*文档摘录:*
:::
我想从var awbManifests =直到第一个;符号获取结果,因此输出应仅是这样的JSON格式:

{"requestId":"16d1-4451-9b12-f61a87e9cd11","errorMessage":null,"errorCode":null,"success":true,"content":[{"id":"5ec8-444e-9d5b-f7487ce592c2","storeId":"10001","createdDate":1541923869937,"createdBy":"asdf","updatedDate":1541968417296,"updatedBy":"dsa","type":"airwaybill","value":"5468468464568466","logisticTrackingID":"5468468464568466","senderName":"dasdf","senderAddress":"Batuceper","receiverName":"ATIK","receiverAddress":"JL. SRIKATON BARAT\n","manifestList":[{"logisticProviderCode":"asd","blibliAirwayBillNumber":"5468468464568466","status":"DEPARTED FROM TRANSIT [GATEWAY JAKARTA]","timestamp":1541976677000,"additionalInfo":[{"label":"Third Party Tracking ID","value":null,"type":"STRING","description":"Third Party Tracking ID"}]},{"logisticProviderCode":"asdf","blibliAirwayBillNumber":"5468468464568466","status":"RECEIVED AT ORIGIN GATEWAY [GATEWAY JAKARTA]","timestamp":1541976343000,"additionalInfo":[{"label":"Third Party Tracking ID","value":null,"type":"STRING","description":"Third Party Tracking ID"}]},{"logisticProviderCode":"asdf","blibliAirwayBillNumber":"5468468464568466","status":"PROCESSED AT SORTING CENTER [JAKARTA]","timestamp":1541968348000,"additionalInfo":[{"label":"Third Party Tracking ID","value":null,"type":"STRING","description":"Third Party Tracking ID"}]},{"logisticProviderCode":"asdf","blibliAirwayBillNumber":"5468468464568466","status":"RECEIVED AT SORTING CENTER [JAKARTA]","timestamp":1541960930000,"additionalInfo":[{"label":"Third Party Tracking ID","value":null,"type":"STRING","description":"Third Party Tracking ID"}]},{"logisticProviderCode":"asdf","blibliAirwayBillNumber":"5468468464568466","status":"SHIPMENT RECEIVED BY asdf COUNTER OFFICER AT [JAKARTA]","timestamp":1541926728000,"additionalInfo":[{"label":"Third Party Tracking ID","value":null,"type":"STRING","description":"Third Party Tracking ID"}]}]}],"pageMetaData":null}

到目前为止,我只能执行此操作,但是此命令不能对所有json字符串进行grep:

grep -o -P '(?<=var awbManifests = ).*(?=pageMetaData)' test.html

我该如何解决?
:::
*数据行摘录:*

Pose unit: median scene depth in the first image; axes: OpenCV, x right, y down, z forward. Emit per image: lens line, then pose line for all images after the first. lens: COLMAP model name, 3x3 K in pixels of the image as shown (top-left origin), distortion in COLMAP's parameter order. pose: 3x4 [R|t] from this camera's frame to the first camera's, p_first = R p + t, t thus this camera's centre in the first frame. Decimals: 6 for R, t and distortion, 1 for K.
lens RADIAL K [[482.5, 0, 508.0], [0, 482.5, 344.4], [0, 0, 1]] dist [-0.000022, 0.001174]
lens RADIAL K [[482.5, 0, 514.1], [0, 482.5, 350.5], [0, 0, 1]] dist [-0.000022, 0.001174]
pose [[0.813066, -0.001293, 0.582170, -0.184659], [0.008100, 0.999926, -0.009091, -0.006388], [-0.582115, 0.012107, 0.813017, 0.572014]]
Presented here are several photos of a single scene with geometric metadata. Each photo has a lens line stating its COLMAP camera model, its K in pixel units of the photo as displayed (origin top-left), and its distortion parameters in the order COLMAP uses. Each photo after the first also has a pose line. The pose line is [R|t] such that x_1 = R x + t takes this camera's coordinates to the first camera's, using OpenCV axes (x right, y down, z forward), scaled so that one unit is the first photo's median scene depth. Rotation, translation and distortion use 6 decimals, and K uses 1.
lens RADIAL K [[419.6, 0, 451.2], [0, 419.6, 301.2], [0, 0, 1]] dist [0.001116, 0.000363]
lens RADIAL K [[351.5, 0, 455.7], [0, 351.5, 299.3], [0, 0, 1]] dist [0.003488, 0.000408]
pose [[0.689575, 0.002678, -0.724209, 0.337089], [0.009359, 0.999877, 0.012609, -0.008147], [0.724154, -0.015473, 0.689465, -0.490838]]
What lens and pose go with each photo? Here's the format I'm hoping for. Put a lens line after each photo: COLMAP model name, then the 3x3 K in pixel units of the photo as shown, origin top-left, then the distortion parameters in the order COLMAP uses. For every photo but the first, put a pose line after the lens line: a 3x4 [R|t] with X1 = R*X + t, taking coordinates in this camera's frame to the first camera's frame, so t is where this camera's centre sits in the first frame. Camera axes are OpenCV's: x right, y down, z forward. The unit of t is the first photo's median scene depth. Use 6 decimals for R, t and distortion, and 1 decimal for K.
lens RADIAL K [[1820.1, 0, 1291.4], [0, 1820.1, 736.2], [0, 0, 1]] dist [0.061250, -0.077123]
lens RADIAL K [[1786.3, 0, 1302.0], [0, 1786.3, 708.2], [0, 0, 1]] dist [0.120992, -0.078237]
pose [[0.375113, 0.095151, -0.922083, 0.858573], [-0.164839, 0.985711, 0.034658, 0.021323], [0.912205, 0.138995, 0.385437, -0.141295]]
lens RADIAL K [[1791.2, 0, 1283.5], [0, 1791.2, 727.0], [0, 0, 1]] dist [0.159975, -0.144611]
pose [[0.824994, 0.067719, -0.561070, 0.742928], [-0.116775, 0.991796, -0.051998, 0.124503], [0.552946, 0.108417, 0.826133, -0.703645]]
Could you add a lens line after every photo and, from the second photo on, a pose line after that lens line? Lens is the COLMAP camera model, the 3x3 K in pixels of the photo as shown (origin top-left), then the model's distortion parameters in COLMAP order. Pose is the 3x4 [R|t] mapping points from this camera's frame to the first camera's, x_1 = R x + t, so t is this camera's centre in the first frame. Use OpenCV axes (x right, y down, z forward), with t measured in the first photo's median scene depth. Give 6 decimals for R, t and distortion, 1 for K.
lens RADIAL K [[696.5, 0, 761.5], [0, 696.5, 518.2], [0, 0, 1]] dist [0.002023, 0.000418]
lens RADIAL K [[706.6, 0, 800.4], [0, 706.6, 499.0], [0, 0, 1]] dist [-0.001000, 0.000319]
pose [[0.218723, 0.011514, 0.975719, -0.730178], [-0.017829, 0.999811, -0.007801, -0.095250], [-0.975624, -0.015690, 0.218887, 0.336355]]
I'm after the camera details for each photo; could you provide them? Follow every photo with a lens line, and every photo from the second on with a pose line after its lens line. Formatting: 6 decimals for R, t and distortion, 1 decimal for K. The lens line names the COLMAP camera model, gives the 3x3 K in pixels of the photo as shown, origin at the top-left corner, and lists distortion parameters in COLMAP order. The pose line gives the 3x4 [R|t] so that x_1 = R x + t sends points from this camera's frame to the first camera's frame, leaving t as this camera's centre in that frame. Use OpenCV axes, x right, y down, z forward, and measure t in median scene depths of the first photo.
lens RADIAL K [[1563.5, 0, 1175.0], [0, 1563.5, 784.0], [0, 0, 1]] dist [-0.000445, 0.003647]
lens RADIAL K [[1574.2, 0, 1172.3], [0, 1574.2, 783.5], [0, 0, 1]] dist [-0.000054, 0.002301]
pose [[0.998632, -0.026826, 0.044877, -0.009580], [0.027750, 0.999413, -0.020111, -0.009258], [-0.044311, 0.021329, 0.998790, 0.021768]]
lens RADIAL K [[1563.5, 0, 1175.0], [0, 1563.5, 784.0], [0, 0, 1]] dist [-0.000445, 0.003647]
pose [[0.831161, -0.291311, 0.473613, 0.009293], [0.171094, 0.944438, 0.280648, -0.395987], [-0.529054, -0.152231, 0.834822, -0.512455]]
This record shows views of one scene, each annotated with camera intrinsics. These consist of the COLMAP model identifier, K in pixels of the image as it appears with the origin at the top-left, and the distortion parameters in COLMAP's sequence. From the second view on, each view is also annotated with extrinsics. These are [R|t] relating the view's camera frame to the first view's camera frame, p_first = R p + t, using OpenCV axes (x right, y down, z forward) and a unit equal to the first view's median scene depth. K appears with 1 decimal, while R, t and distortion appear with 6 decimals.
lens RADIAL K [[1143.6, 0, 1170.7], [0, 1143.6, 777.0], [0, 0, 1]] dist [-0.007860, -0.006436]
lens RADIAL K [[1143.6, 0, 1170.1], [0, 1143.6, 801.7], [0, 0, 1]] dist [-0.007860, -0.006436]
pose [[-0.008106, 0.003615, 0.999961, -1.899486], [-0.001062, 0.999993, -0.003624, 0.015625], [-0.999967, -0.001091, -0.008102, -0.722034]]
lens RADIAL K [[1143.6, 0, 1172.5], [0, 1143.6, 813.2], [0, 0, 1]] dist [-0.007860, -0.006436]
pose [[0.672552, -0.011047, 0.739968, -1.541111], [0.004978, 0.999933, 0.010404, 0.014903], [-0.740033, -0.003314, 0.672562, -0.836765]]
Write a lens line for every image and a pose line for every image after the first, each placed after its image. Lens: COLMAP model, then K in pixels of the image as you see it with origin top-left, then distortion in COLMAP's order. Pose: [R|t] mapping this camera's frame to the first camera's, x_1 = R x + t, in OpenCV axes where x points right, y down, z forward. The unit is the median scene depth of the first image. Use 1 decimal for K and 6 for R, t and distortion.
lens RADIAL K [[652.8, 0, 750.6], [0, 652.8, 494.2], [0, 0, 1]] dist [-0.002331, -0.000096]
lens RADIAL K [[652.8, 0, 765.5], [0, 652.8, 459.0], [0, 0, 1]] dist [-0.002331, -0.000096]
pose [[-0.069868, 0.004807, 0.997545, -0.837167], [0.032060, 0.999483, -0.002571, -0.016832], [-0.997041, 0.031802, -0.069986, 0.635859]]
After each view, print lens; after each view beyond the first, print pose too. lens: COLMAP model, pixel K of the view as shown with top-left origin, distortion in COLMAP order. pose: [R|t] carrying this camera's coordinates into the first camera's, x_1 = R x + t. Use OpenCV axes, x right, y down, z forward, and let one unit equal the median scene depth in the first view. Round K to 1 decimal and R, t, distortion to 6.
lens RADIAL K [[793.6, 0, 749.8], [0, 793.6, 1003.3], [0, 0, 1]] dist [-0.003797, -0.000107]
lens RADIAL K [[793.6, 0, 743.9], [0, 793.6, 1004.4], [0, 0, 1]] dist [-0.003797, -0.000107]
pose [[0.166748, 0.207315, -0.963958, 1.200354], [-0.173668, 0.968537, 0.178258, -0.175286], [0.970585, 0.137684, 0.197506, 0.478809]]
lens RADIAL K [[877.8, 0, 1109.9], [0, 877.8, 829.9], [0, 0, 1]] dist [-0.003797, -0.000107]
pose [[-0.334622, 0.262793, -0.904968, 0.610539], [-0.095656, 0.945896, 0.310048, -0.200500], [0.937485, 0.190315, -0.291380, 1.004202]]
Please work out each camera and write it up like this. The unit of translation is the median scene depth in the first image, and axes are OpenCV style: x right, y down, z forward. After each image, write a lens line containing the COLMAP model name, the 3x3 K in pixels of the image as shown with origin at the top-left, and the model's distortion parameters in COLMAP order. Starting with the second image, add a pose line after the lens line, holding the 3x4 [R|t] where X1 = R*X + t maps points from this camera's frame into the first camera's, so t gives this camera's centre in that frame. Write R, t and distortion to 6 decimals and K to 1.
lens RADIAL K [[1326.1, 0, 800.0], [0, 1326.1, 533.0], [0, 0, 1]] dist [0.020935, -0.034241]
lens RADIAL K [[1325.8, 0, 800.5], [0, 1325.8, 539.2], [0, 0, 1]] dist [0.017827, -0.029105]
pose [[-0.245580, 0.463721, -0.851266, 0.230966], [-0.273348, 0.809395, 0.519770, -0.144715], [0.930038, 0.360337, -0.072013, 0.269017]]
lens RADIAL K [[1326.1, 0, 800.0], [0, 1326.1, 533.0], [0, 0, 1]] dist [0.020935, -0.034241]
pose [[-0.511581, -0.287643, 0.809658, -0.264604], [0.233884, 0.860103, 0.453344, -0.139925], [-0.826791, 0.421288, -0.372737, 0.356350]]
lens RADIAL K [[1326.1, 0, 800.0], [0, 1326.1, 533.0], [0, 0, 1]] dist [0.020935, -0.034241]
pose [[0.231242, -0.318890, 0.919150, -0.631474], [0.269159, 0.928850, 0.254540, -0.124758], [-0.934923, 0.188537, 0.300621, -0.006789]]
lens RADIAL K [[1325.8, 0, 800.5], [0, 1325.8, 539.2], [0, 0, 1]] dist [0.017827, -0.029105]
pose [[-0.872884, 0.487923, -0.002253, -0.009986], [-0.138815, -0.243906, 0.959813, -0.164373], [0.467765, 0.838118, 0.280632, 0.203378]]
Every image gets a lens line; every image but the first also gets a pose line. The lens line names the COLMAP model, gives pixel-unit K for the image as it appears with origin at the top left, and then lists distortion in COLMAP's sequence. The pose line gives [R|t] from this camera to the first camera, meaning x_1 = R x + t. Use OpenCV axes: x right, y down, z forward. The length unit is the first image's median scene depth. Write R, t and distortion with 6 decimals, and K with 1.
:::
*待完成任务:*
a - 请列出文档摘录的 JSON 中 manifestList 内出现的全部 status 值。
b - 根据文档摘录回答下列问题:
(i) 提问者希望从哪段文字开始获取结果,又到哪个符号为止?
(ii) JSON 中 receiverName 的值是什么?
(iii) 提问者目前使用的 grep 命令带有哪两个选项?

*各题答案:*
a -
DEPARTED FROM TRANSIT [GATEWAY JAKARTA]
RECEIVED AT ORIGIN GATEWAY [GATEWAY JAKARTA]
PROCESSED AT SORTING CENTER [JAKARTA]
RECEIVED AT SORTING CENTER [JAKARTA]
SHIPMENT RECEIVED BY asdf COUNTER OFFICER AT [JAKARTA]

b -
(i) 从 var awbManifests = 开始,到第一个 ; 符号为止。
(ii) ATIK
(iii) -o 和 -P